Sprawdziłem wczoraj działanie przy okazji recenzji gramofonu. Receptory spisały się pierwszorzędnie poprzez dodanie sopranów i poprawę definicji. Te drogie podkładki jeszcze były skuteczniejsze.
Dziękuję za odpowiedź, zatem zapewne zaryzykuję i też sobie sprawię. Muszę wejść w „antywibrację” bo po uzyskaniu zezwolenia małżonki kupiłem sobie monitorki (Pylon Audio Ruby Monitor). Po 10 latach używania jedynie słuchawek przypomniałem sobie przy okazji co to jest akustyka pomieszczenia odsłuchowego, a przy pierwszej próbie odsłuchu tak mi pięknie wpadły w jakiś rezonans z gramofonem, że filtr subsoniczny w preampie gramofonowym trzeba było włączy…
Ale gramofony to jest to. Nie ma to jak analog.
Całkowicie się zgadzam. Odkryłem ten dźwięk na nowo. Ze dwa miesiące temu padł mi preamp ifi iphono2. Potestowałem Audiokulturę Iskra1 (ni przypadła mi do gustu) i Pro-ject tube box S2, w którym wymieniłem lampy na Full Music (to chyba Sophia Electric).
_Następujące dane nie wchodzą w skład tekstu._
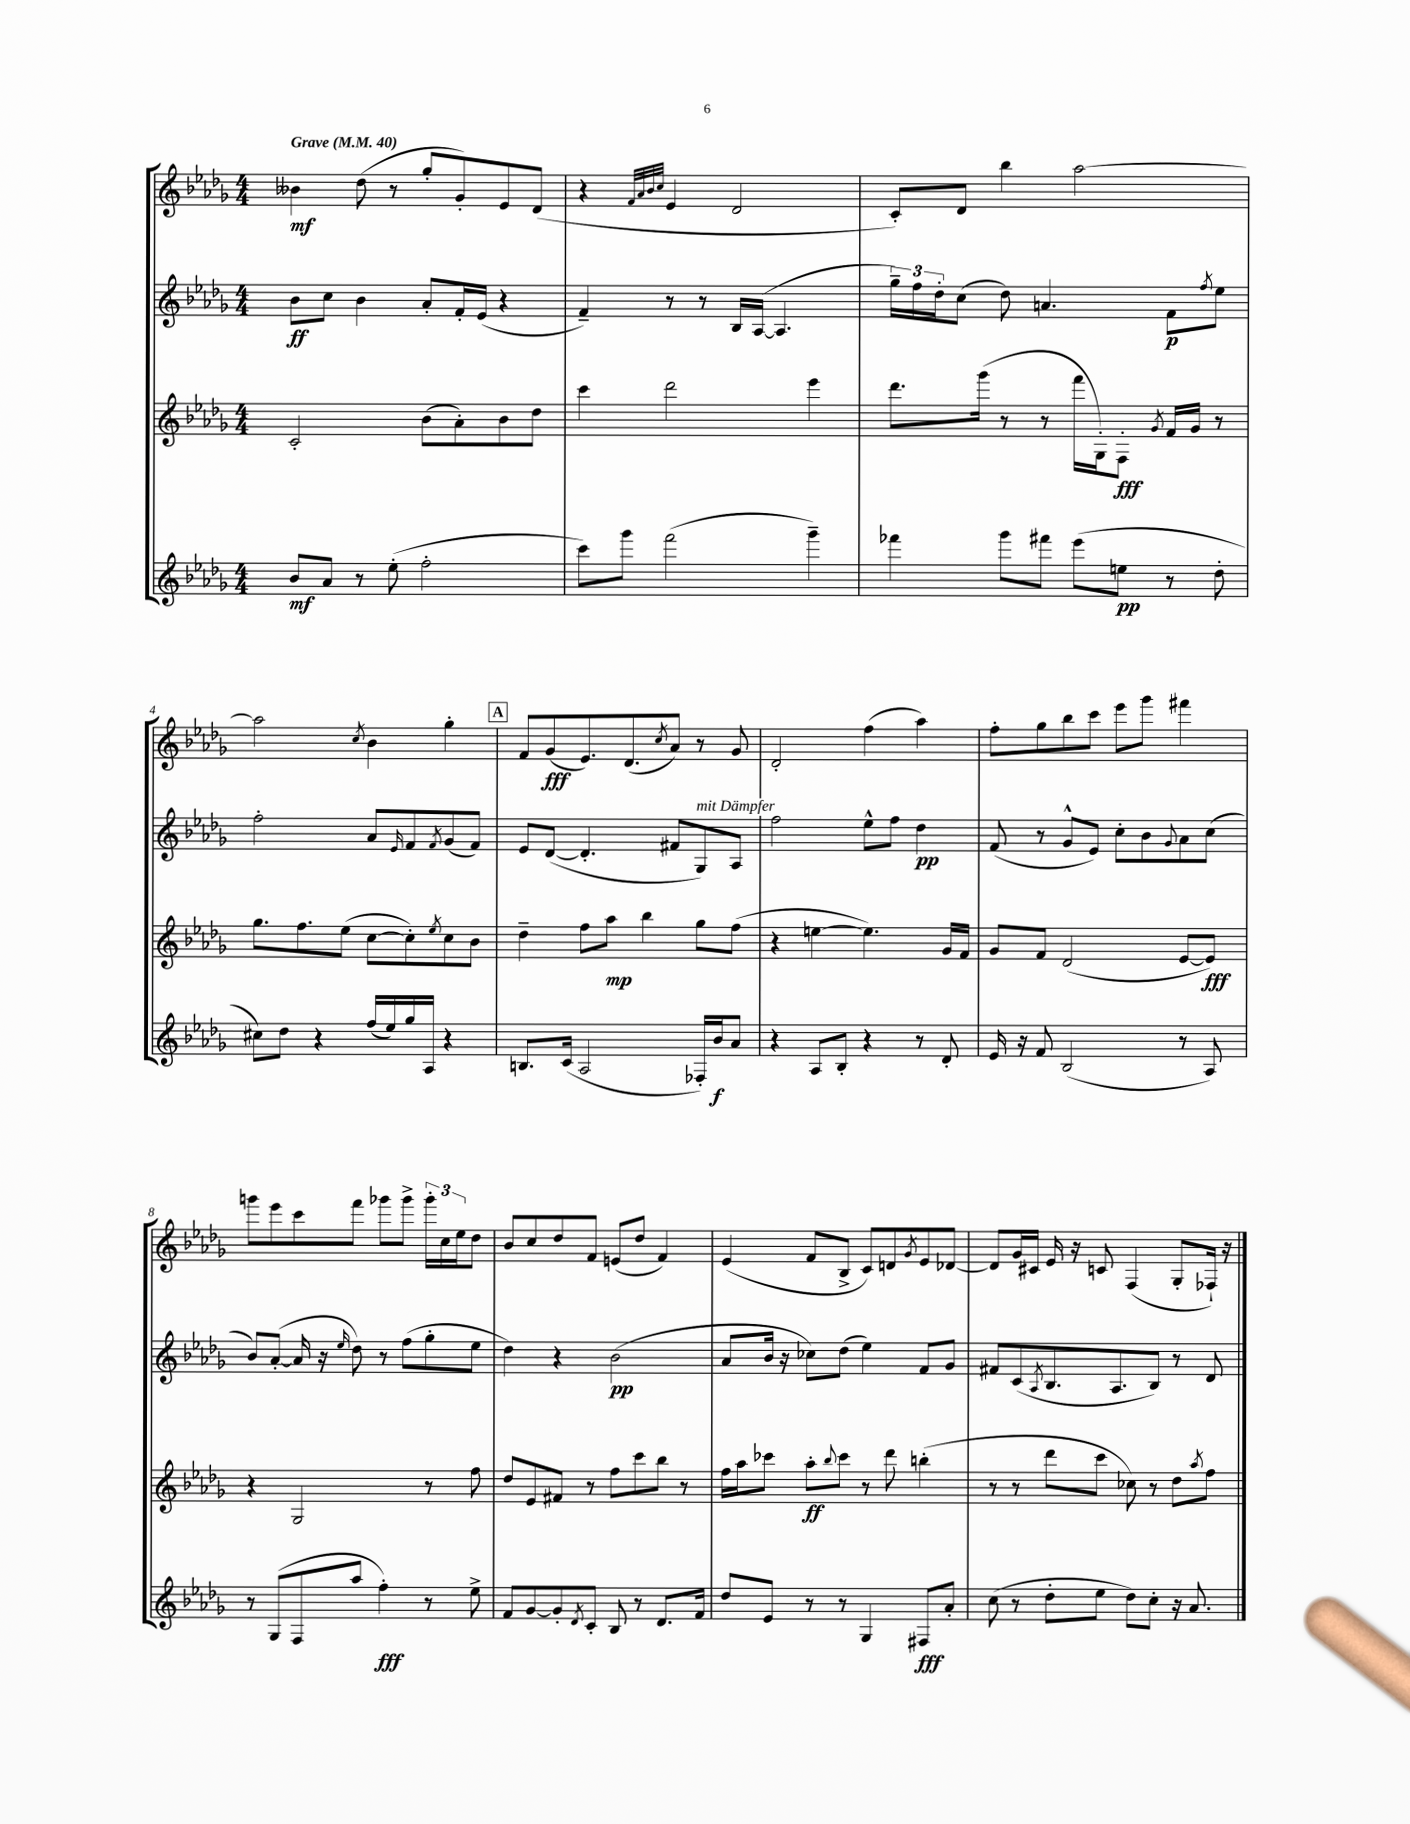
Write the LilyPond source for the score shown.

<<
\new StaffGroup <<
\new Staff = "s0" {
    \clef treble \key des \major \numericTimeSignature \time 4/4 \tempo "Grave" 4 = 40
    beses'4\mf des''8( r8 ges''8-. ges'8-.) ees'8 des'8( |
    r4 \grace { f'32 aes'32 bes'32 c''32 } ees'4 des'2 |
    c'8-.) des'8 bes''4 aes''2~ |
    aes''2 \acciaccatura { c''8 } bes'4 ges''4-. |
    \mark \markup { \box "A" } f'8 ges'8\fff( ees'8.) des'8.( \acciaccatura { c''8 } aes'8) r8 ges'8 |
    des'2-. f''4( aes''4) |
    f''8-. ges''8 bes''8 c'''8 ees'''8 ges'''8 fis'''4 |
    g'''8 ees'''8 c'''8 f'''8 ges'''8 ges'''8-> \tuplet 3/2 { ges'''16-. c''16 ees''16 } des''8 |
    bes'8 c''8 des''8 f'8 e'8( des''8 f'4) |
    ees'4( f'8 bes8-> c'8) d'8 \acciaccatura { ges'8 } ees'8 des'8~ |
    des'8 ges'16 cis'16 ees'16 r16 c'8 f4( ges8-. fes16-!) r16 \bar "|." |
}
\new Staff = "s1" {
    \clef treble \key des \major \numericTimeSignature \time 4/4
    bes'8\ff c''8 bes'4 aes'8-. f'16-. ees'16( r4 |
    f'4--) r8 r8 bes16 aes16~( aes4. |
    \tuplet 3/2 { ges''16--) f''16 des''16-. } c''8( des''8) a'4. f'8\p \acciaccatura { f''8 } ees''8 |
    f''2-. aes'8 \grace { ees'16 } f'8 \acciaccatura { f'8 } ges'8( f'8) |
    \mark \markup { \box "A" } ees'8 des'8~( des'4.-. fis'8 ges8^\markup { \italic "mit Dämpfer" }) aes8 |
    f''2 ees''8-^ f''8 des''4\pp |
    f'8( r8 ges'8-^ ees'8) c''8-. bes'8 \appoggiatura { ges'8 } aes'8 c''8( |
    bes'8) aes'8~-.( aes'16 r16 \grace { ees''16 } des''8) r8 f''8( ges''8-. ees''8 |
    des''4) r4 bes'2\pp( |
    aes'8 bes'16 r16 ces''8) des''8( ees''4) f'8 ges'8 |
    fis'8 c'8( \acciaccatura { aes8 } bes8. aes8. bes8) r8 des'8 \bar "|." |
}
\new Staff = "s2" {
    \clef treble \key des \major \numericTimeSignature \time 4/4
    c'2-. bes'8( aes'8-.) bes'8 des''8 |
    c'''4 des'''2 ees'''4 |
    des'''8. ges'''16( r8 r8 f'''16 ges16-.) f8-.\fff \acciaccatura { ges'8 } f'16 ges'16 r8 |
    ges''8. f''8. ees''8( c''8~ c''8-.) \acciaccatura { ees''8 } c''8 bes'8 |
    \mark \markup { \box "A" } des''4-- f''8 aes''8\mp bes''4 ges''8 f''8( |
    r4 e''4~ e''4.) ges'16 f'16 |
    ges'8 f'8 des'2( ees'8~ ees'8\fff) |
    r4 ges2 r8 f''8 |
    des''8 ees'8 fis'8 r8 f''8 c'''8 bes''8 r8 |
    f''16 aes''16 ces'''8 aes''8-.\ff \appoggiatura { bes''8 } ces'''8 r8 des'''8 b''4-.( |
    r8 r8 des'''8 c'''8 ces''8) r8 des''8 \acciaccatura { aes''8 } f''8 \bar "|." |
}
\new Staff = "s3" {
    \clef treble \key des \major \numericTimeSignature \time 4/4
    bes'8\mf aes'8 r8 ees''8-.( f''2-. |
    c'''8) ges'''8 f'''2( ges'''4--) |
    fes'''4 ges'''8 fis'''8 ees'''8( e''8\pp r8 des''8-. |
    cis''8) des''8 r4 f''16( ees''16) ges''16 aes16 r4 |
    \mark \markup { \box "A" } b8. c'16( aes2 fes16-.) bes'16\f aes'8 |
    r4 aes8 bes8-. r4 r8 des'8-. |
    ees'16 r16 f'8 bes2( r8 aes8) |
    r8 ges8( f8 aes''8 f''4-.\fff) r8 ees''8-> |
    f'8 ges'8~ ges'8-. \acciaccatura { des'8 } c'8-. bes8 r8 des'8. f'16 |
    des''8 ees'8 r8 r8 ges4 fis8\fff aes'8-. |
    c''8( r8 des''8-. ees''8 des''8) c''8-. r16 aes'8. \bar "|." |
}
>>
>>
Gra to teraz świetnie, choć to tylko tani gramofon TEAC TN 300, ale z wkładką AudioTechnica AT 440 Mla. I mam ochotę na lepszy gramofon…
Albo lepszy transport CD (a najlepiej jedno i drugie). Tak poważnie to teraz z gramofonu jest lepszy dźwięk niż z CD.
Tanie gramofony potrafią grać lepiej od drogich CD – bez wątpienia.
No i sprawiłem sobie te Receptory i jest dokładnie jak Pan napisał. Wyraźniejszy uporządkowany dźwięk. Dla mnie bajka!
To całe moje szczęście, bo gdyby nie…
Ostatecznie poszedłem „po całości” i dokupiłem jeszcze 5 zestawów: pod transport CD i pre/headamp/DAC po komplecie nr1, pod monitorki po komplecie nr2 i pod końcówkę mocy nr3 – zgodnie z poradą zasięgniętą u Pana Cezariusza. Rewelacja – dźwięk się uporządkował, detali jest więcej, ale ładnie wtopione w muzykę, więcej góry zwłaszcza w przypadków monitorków, co akurat w ich przypadku jest bardzo pożądane, bo bez tego soprany takie trochę nieśmiałe, całość w kierunku realizmu. Na słuchawkach też różnica duża – wcześniej nigdy bym nie przypuszczał, że antywibracja w systemie słuchawkowym jest potrzebna, ale po kupieniu pierwszego kompletu, umieściłem go na próbę pod transportem CD, a jak usunąłem to źle mi się CD słuchało, bo dźwięk się zrobił rozmyty bez tych Receptorów nr1.